A wife is met by her husband’s animosity when she steps out of traditional roles at home by refusing to cook dinner, young girls imposed earlier curfews than a brother’s, a woman receiving insults for turning down a man’s advances, and a girlfriend is scolded for interrupting her man during his chat with the boys during a night out. Males’ response to feminine behaviors derives from sentiments of being emasculated, humiliated, or disrespected that set off a ticker ingrained in the gender for centuries.
Machismo (male chauvinism) has long lived in the Latino culture. If you’ve dated a Dominican, Cuban, or Latinoamericano, you may be familiar with attitudes associated with this extreme demonstration of masculine pride. Sometimes, we can look to fathers and brothers to see how the old world’s beliefs affected some of the men in our families — often characterized by a feeling of power that creates a lack of accountability and ignores consequences for poor conduct.
Machismo doesn’t only exist in the Latino culture. It’s rampant in some patriarchal societies all over the world. It perpetuates views leading to a sacrifice of respect for women in the name of this gender bias. In defense of men, a vast amount of them don’t know anything different; it’s what they’ve learned from their cultures.
The younger years of a woman’s life are often filled with excitement, no assumptions, and a great passion for love. Our choices in partners do not always make sense. However, over time, maturation and experience shape desires, needs, and expectations for relationships. Acquiring the right balance of what makes us happy in a relationship is tougher than it seems. Things become even more challenging when raised in a culture that nurtures the belief our men have to be “a man’s man.” Male chauvinism is still prevalent in some societies due to continued archaic views that women should be the submissive sex.
It’s important to understand that male chauvinism can be encountered in a personal or professional setting. The macho man at work can be more difficult to deal with than the one at home. However, either way, an experience with this type of character can have lasting implications on our psyche. Still, there are things to help with the challenges that come from encountering the behavior.
- You are not inferior. You are an equal. Reject the belief that “Boys will be boys.” Excusing despicable actions will not eliminate the problem. Ignoring it opens an opportunity for an aggressor to continue his behavior.
- Take back your personal power. Accountability is crucial; don’t allow anyone to get away with making you feel powerless. Use your voice to express your discomfort or distress.

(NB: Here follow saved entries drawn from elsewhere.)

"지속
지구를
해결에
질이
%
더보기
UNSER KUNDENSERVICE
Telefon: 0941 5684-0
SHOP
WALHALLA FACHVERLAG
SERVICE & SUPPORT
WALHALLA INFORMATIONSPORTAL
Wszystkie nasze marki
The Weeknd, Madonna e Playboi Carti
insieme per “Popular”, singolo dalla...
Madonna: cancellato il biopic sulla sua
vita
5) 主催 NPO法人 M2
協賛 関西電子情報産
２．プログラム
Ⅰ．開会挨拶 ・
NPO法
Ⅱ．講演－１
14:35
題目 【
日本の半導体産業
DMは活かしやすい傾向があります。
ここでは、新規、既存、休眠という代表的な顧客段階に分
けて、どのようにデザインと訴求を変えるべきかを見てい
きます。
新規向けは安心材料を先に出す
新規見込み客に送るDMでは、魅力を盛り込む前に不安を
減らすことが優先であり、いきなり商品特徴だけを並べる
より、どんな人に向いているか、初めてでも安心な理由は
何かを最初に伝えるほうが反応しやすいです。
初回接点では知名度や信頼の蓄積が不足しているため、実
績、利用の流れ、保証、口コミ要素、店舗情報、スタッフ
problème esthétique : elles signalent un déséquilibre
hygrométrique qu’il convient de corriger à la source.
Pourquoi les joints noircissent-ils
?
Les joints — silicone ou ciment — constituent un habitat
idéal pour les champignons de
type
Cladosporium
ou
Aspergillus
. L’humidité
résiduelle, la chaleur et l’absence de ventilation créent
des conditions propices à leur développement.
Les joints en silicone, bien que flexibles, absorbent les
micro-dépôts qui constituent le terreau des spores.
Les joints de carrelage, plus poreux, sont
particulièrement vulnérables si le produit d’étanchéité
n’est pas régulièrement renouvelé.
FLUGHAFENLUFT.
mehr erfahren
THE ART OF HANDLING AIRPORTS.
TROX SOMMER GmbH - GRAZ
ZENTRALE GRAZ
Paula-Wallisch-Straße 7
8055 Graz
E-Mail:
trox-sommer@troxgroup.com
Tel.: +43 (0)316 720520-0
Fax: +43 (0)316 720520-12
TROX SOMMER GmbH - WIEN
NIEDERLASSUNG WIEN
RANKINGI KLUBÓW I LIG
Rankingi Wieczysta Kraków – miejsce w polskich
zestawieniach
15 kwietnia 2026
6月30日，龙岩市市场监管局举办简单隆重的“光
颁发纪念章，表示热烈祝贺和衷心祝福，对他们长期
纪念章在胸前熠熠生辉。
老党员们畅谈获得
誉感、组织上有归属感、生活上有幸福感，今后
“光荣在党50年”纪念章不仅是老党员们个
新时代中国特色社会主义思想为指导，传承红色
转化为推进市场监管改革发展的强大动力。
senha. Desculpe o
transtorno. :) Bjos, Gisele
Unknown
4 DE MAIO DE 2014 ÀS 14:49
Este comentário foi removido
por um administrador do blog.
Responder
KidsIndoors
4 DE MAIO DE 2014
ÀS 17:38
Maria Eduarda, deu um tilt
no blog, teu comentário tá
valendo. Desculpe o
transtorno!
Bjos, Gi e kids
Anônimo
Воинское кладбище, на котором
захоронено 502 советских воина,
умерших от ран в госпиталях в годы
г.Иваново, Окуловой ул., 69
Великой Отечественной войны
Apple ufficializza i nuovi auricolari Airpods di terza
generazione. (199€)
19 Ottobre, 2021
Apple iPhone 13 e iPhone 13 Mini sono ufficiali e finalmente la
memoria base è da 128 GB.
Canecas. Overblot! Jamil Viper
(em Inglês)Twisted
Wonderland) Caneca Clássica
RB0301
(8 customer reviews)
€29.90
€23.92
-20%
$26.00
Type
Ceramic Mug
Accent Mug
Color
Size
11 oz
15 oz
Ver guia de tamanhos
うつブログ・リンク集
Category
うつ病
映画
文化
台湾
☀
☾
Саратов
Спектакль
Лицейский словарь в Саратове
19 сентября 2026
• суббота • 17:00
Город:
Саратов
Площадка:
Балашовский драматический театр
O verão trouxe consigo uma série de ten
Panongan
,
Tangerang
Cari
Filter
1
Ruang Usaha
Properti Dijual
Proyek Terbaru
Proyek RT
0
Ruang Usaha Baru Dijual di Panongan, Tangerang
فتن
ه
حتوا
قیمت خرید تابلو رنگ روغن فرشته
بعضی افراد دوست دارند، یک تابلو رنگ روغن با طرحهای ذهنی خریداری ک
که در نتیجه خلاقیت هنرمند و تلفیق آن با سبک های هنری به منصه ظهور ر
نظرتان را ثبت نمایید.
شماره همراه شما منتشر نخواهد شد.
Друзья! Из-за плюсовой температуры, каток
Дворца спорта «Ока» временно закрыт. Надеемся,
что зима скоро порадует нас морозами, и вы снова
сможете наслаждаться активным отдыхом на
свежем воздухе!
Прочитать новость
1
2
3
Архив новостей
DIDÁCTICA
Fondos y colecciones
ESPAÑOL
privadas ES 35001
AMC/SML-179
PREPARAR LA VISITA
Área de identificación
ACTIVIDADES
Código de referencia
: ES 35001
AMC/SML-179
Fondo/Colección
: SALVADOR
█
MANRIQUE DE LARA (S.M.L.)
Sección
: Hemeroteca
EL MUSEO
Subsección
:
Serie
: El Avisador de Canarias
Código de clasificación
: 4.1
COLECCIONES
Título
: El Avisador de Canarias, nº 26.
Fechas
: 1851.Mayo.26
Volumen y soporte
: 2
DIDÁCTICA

- You are not responsible for other people’s actions or did anything that warranted mistreatment of any kind.
The effects of machismo go beyond the surface. Having a relationship with someone of this mindset creates impossible expectations for a modern woman. In a man’s attempt to set boundaries, he limits you from individual growth.
Assumptions such as a woman’s place is in the home; she should stay in her lane, take care of the kids and cooking, is not entitled to me time like outings with friends, or have a right to state a claim in the relationship’s balance of power are detrimental to her emotional health. These connections are costly for women being conditioned to live within these restraints. It is not uncommon to come out of this type of attachment, believing you are not enough, and that is a tightrope to walk, but there is a way to remedy the problem.
Although expectations deriving from machismo are difficult to shake, building self-awareness and self-love assist you in returning from submission. These are pillars of strength most needed to overcome the manipulation that occurs during these love affairs.
Start with trusting your decisions, have faith that you know what is best for you. If your partner acts in a way that makes you feel bad, it is time to check yourself. Do what gives you a sense of worth, don’t give up your dignity for any amount of love.
Fear is not your friend, don’t be afraid to speak your mind or in your defense. Of course, be mindful of your language and tone but don’t be scared to lose. Stop worrying about what people may think of you; your feelings matter. If you feel you made a mistake and embarrassed, know that it’s okay to experience all these emotions, just don’t despair.
Change is not easy. When people get accustomed to a particular way of being, it is work to bring on something unfamiliar. If you are with a man with machista tendencies, beware, once you succumb to the rules of his game, he will resist any changes to the game. Your part is to bring in confidence with a touch of empathy. He may not know anything else.
If the relationship and man are worth it, talk to him about whatever makes you unhappy. Hopefully, if you both do the work, the relationship can transform into something beautiful. In cases, a morphe can happen with a caveat, and he has to want to change. Machismo is a learned behavior passed on generation to generation; therefore, the effort has to exist.
Machismo has strings attached and not only affects the interactions between you and your partner, they have an impact on your life as a whole. The more he gains control, the less of you there is for everyone else, including yourself.
Set your own boundaries and be clear on the value you bring to the table. Relationships are a give and take, an exchange of personalities, cultures, ideas taking time to settle into place. However, the biggest driver of any relationship is first to have a real understanding of who you are and what you deserve. This type of character’s expectations can be intimidating, but if you stand strong with your convictions, keep your eyes wide open to the truths that appear before you, then it will be easier to see the signs.